I'd like the data beneath this line reproduced exactly, without any of its images.

━━━━━ Data for this task

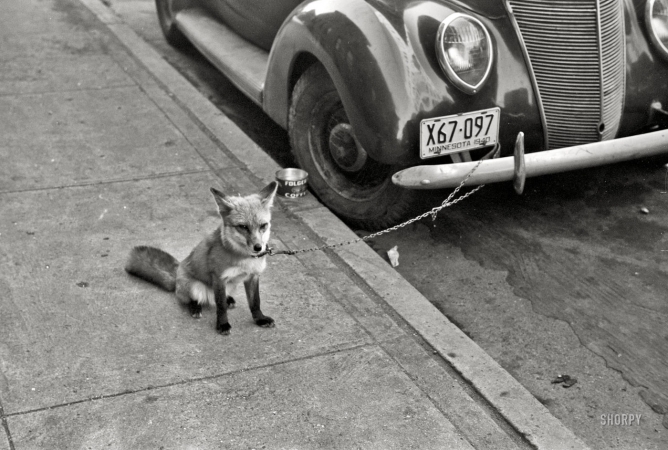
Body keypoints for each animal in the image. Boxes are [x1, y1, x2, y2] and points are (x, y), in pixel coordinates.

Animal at [124, 182, 278, 335]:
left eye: (263, 225)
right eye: (243, 227)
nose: (258, 247)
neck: (245, 259)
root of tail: (177, 275)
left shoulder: (253, 276)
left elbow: (255, 302)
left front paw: (260, 319)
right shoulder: (219, 277)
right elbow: (221, 306)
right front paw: (222, 324)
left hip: (230, 285)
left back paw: (228, 299)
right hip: (194, 286)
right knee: (193, 299)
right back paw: (195, 307)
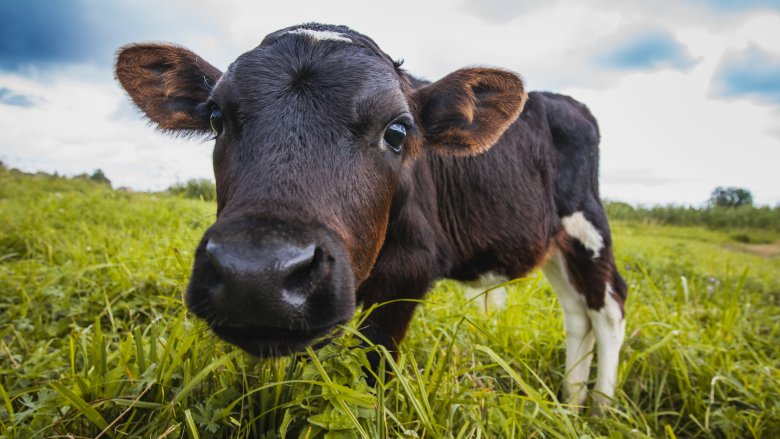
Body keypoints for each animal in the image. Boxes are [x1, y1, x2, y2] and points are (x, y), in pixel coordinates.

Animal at [115, 23, 627, 413]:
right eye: (217, 117)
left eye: (397, 131)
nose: (255, 275)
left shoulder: (412, 268)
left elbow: (373, 364)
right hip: (556, 245)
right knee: (576, 313)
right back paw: (569, 400)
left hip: (588, 224)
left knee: (608, 307)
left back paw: (599, 408)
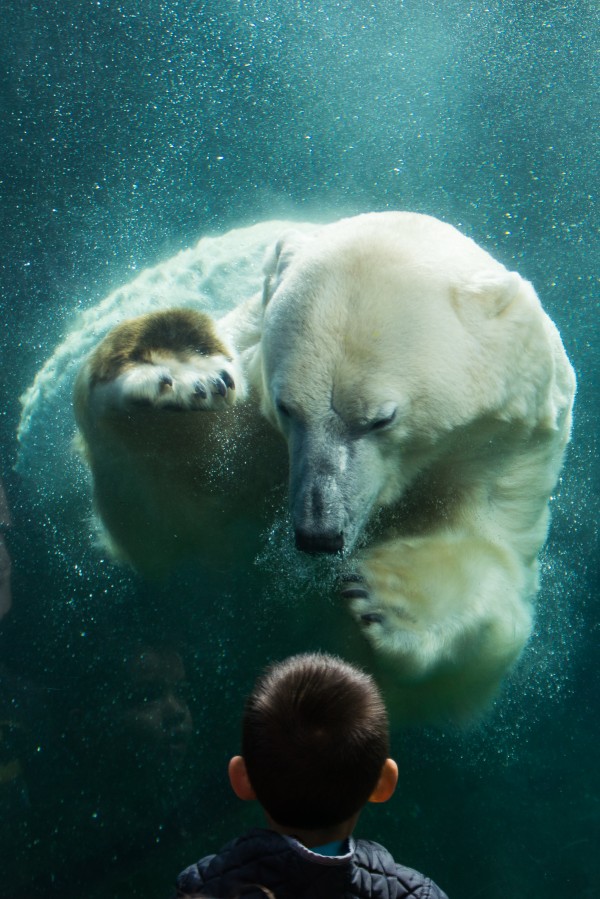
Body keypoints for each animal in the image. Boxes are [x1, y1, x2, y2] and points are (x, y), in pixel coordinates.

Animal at [18, 212, 576, 722]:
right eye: (288, 408)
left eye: (381, 419)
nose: (318, 532)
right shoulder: (255, 405)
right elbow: (168, 519)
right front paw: (180, 370)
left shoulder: (502, 453)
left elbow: (487, 589)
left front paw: (385, 597)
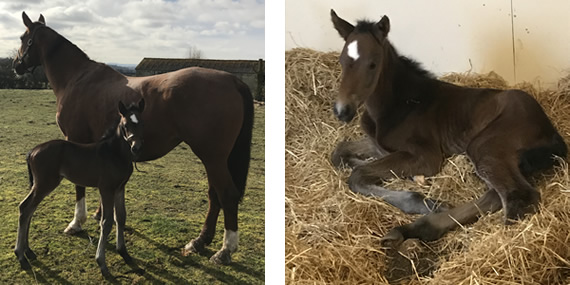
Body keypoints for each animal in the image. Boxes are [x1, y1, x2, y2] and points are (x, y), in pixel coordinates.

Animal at [15, 99, 145, 276]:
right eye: (125, 125)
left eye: (142, 122)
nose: (136, 147)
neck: (115, 153)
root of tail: (32, 151)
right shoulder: (106, 189)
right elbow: (107, 221)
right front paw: (102, 263)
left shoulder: (120, 188)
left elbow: (121, 217)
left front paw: (124, 253)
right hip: (45, 184)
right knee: (25, 208)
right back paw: (21, 256)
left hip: (40, 184)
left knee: (29, 209)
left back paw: (28, 251)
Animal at [328, 10, 564, 247]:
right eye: (341, 61)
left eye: (372, 64)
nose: (342, 111)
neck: (399, 104)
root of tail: (550, 130)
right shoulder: (376, 144)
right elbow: (339, 153)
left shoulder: (426, 156)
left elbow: (358, 175)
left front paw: (420, 199)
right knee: (495, 195)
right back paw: (413, 229)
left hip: (483, 146)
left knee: (518, 198)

━━━━━━━━━━

### Task response
Body keypoints for each animal in the image. Boxes are [x1, y1, x2, y2] and points are (x, y), in pixel coordinates.

Animal at [124, 182, 278, 335]:
left eye: (263, 225)
right eye: (243, 227)
nose: (258, 247)
neck: (245, 259)
root of tail: (177, 275)
left shoulder: (253, 276)
left elbow: (255, 302)
left front paw: (260, 319)
right shoulder: (219, 277)
right elbow: (221, 306)
right front paw: (222, 324)
left hip: (230, 285)
left back paw: (228, 299)
right hip: (194, 286)
right knee: (193, 299)
right back paw: (195, 307)
Body keypoints for each animal in the image. Boxes are [x1, y1, x2, y2] and points are (x, y), in pixel coordinates.

Animal at [115, 23, 627, 413]:
right eye: (217, 117)
left eye: (397, 131)
nose: (255, 275)
left shoulder: (412, 268)
left elbow: (373, 364)
right hip: (556, 245)
right knee: (576, 313)
right back paw: (569, 400)
left hip: (588, 224)
left knee: (608, 307)
left back paw: (599, 408)
Body keypoints for each animal in the image. Boxes are [x1, y1, x2, y2] and points are (x, y), in pixel coordinates.

Animal at [18, 212, 576, 722]:
right eye: (288, 408)
left eye: (381, 419)
nose: (318, 532)
right shoulder: (255, 405)
right elbow: (168, 519)
right front paw: (180, 370)
left shoulder: (502, 453)
left elbow: (487, 589)
left front paw: (385, 597)
Body keypoints for each animal in the image. Boxes are [x1, y1, x2, y2] and points are (x, y), in pixel coordinates.

Animal at [15, 99, 145, 276]:
right eye: (125, 125)
left eye: (142, 122)
nose: (136, 147)
neck: (115, 153)
root of tail: (32, 151)
right shoulder: (106, 189)
right elbow: (107, 221)
right front paw: (102, 263)
left shoulder: (120, 188)
left elbow: (121, 217)
left front paw: (124, 253)
right hip: (45, 184)
right knee: (25, 208)
right back paw: (21, 256)
left hip: (40, 184)
left knee: (29, 209)
left back paw: (28, 251)
Animal at [328, 10, 564, 247]:
right eye: (341, 61)
left eye: (372, 64)
nose: (342, 111)
neck: (399, 104)
root of tail: (550, 130)
right shoulder: (376, 144)
right elbow: (339, 153)
left shoulder: (426, 156)
left elbow: (358, 175)
left front paw: (420, 199)
right knee: (495, 195)
right back paw: (413, 229)
left hip: (483, 146)
left knee: (518, 198)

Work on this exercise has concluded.